# [Data block]
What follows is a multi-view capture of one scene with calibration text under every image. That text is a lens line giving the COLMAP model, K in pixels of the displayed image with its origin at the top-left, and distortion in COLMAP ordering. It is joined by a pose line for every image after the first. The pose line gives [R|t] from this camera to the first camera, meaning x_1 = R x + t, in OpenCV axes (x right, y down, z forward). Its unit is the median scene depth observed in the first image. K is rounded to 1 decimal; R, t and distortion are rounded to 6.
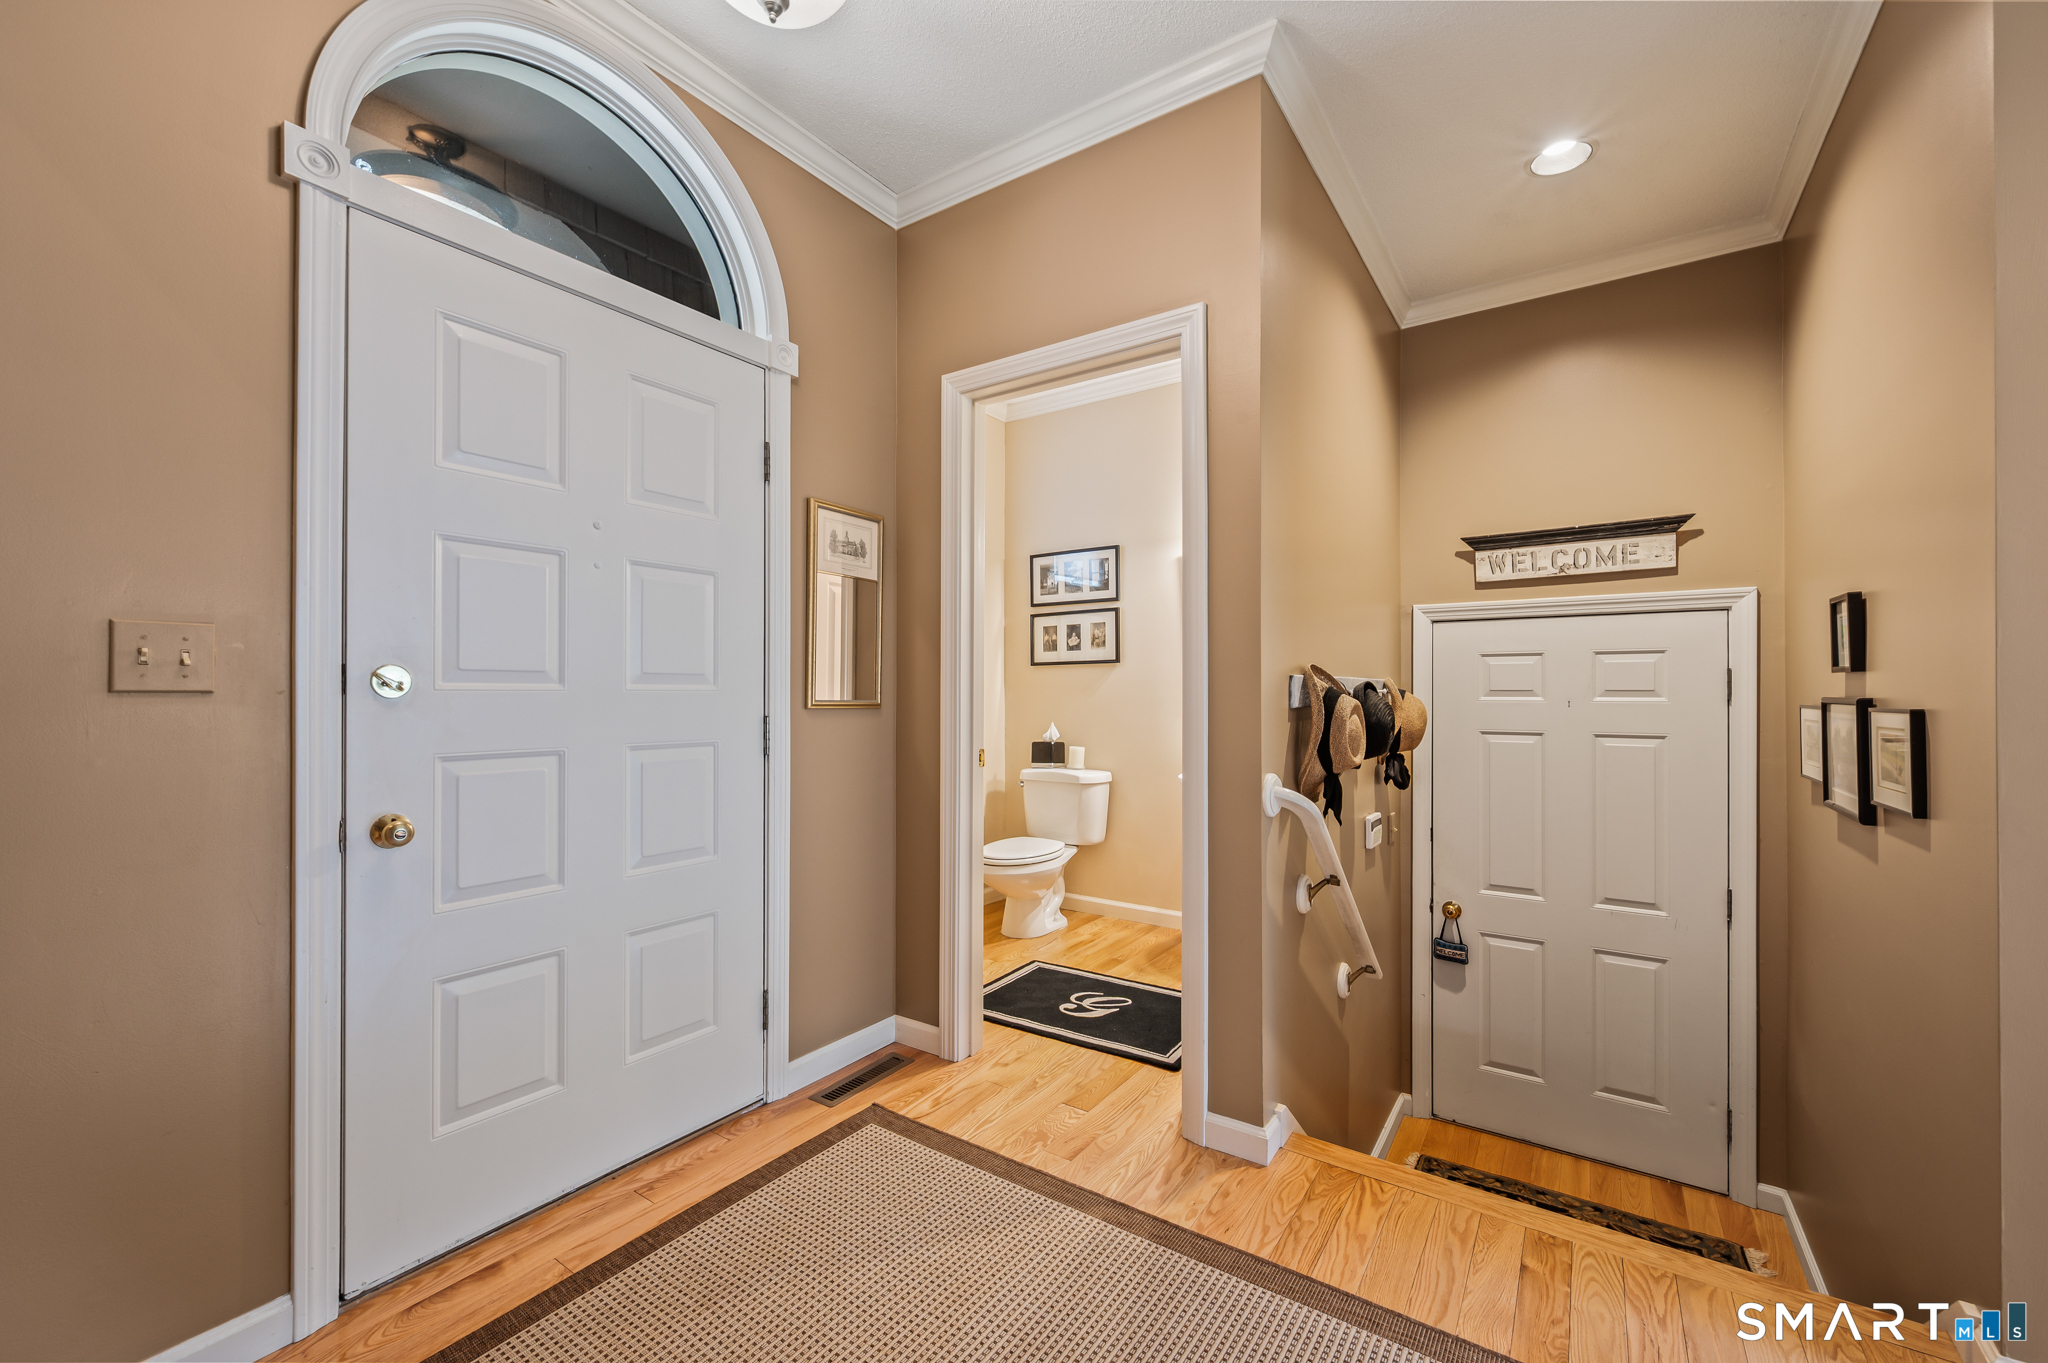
lens RADIAL K [[840.1, 0, 989.8], [0, 840.1, 690.9], [0, 0, 1]] dist [0.000206, 0.000097]
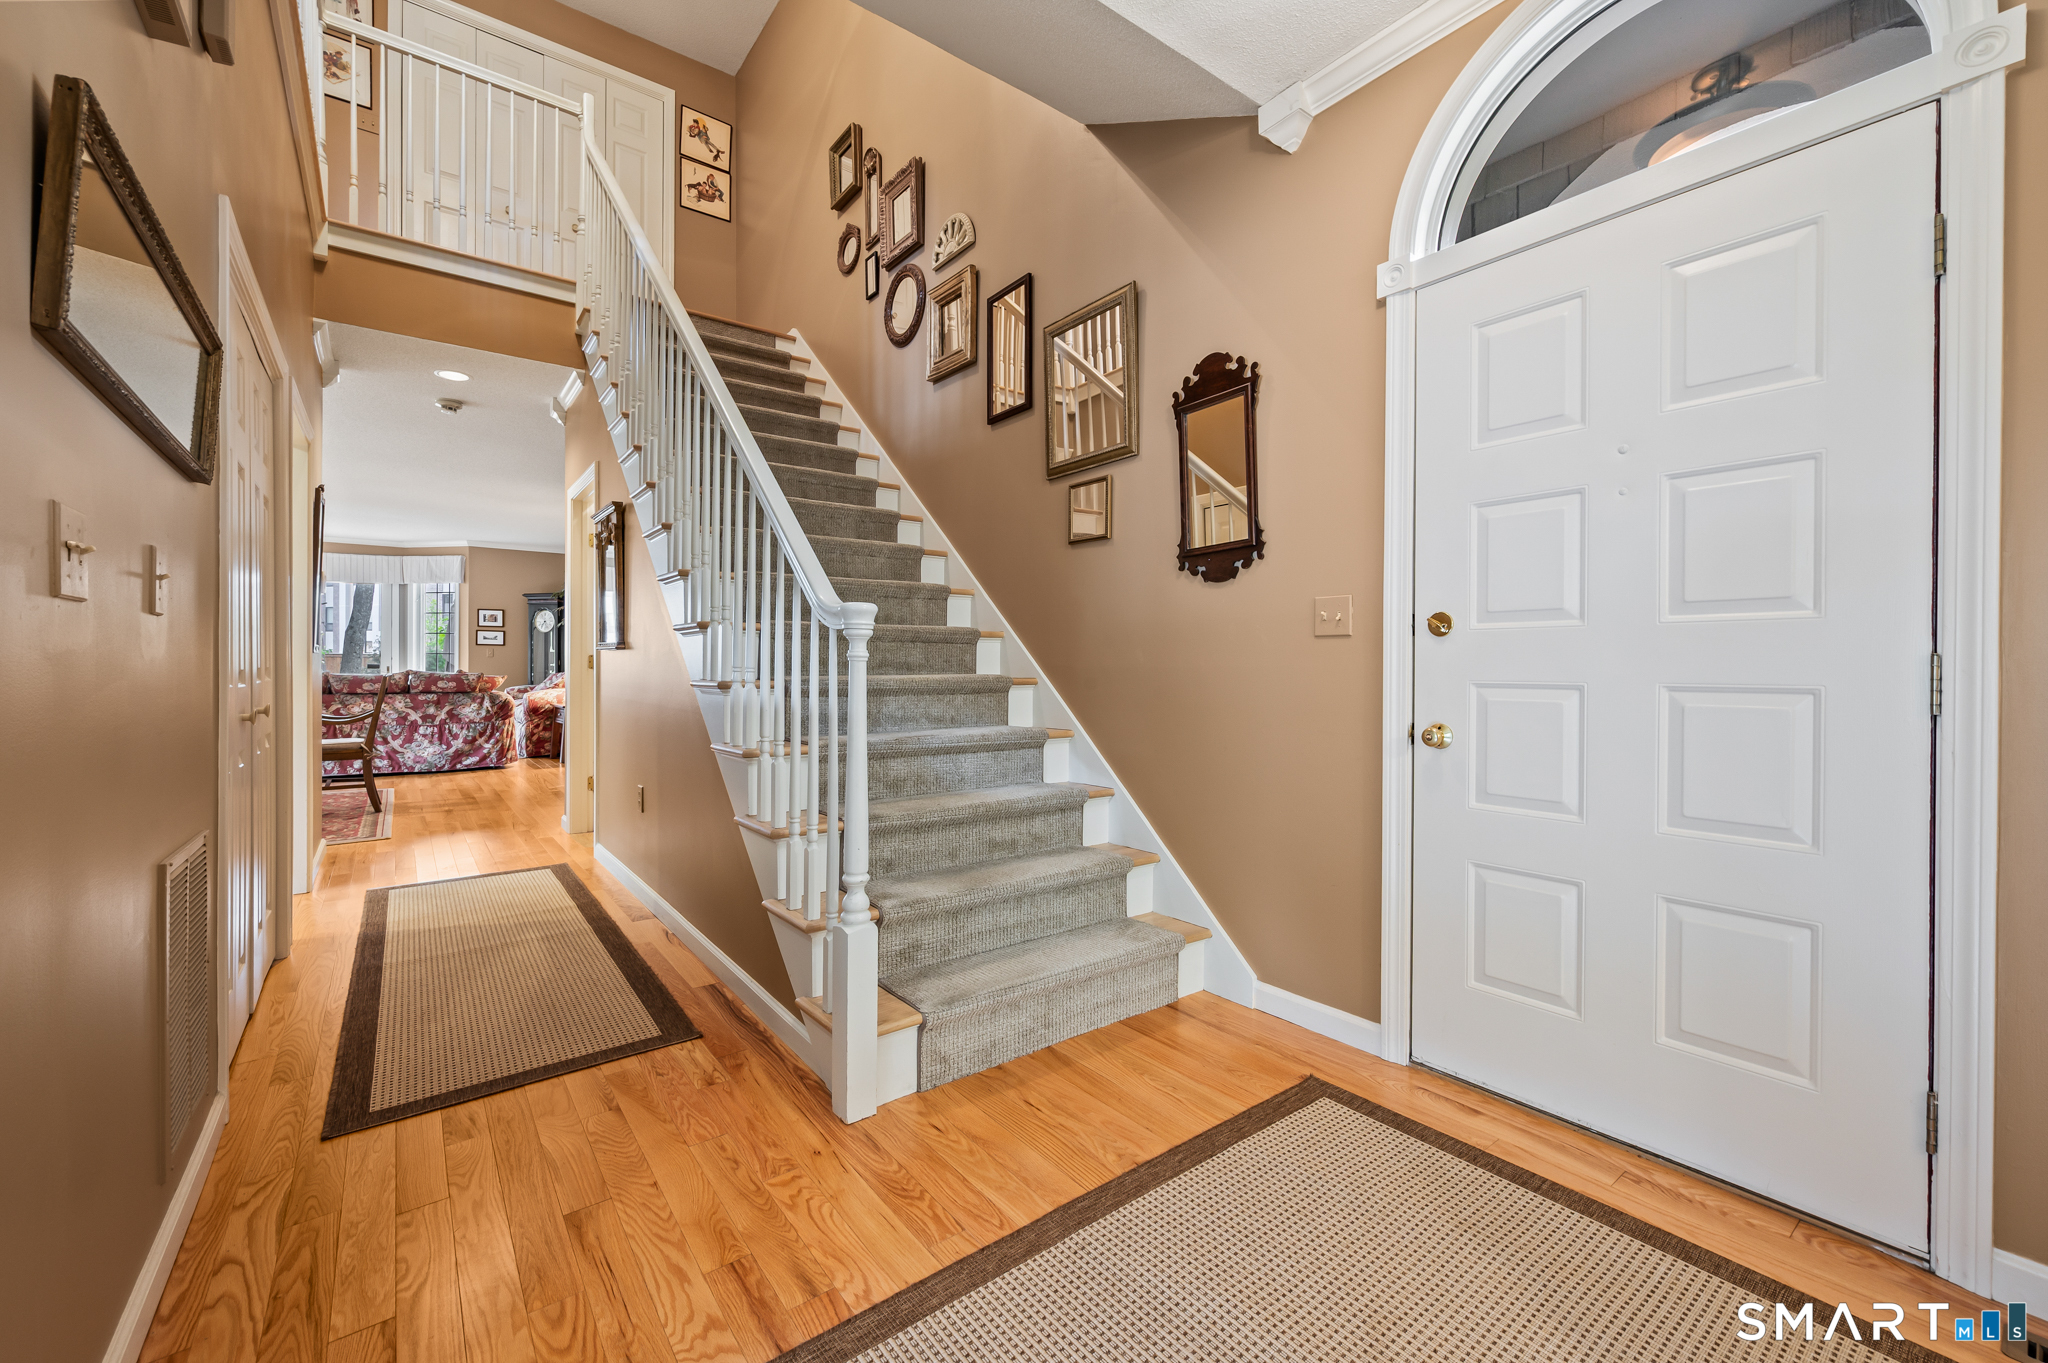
lens RADIAL K [[812.4, 0, 1031.8], [0, 812.4, 671.8], [0, 0, 1]] dist [0.001601, 0.000024]
pose [[-0.278798, 0.005337, -0.960335, 0.606473], [-0.007197, 0.999945, 0.007646, 0.051885], [0.960323, 0.009043, -0.278744, 0.627882]]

# [Task goal]
State how many lines of the listing above contain the string "pose". Give only the number.

# [Reply to the task]
2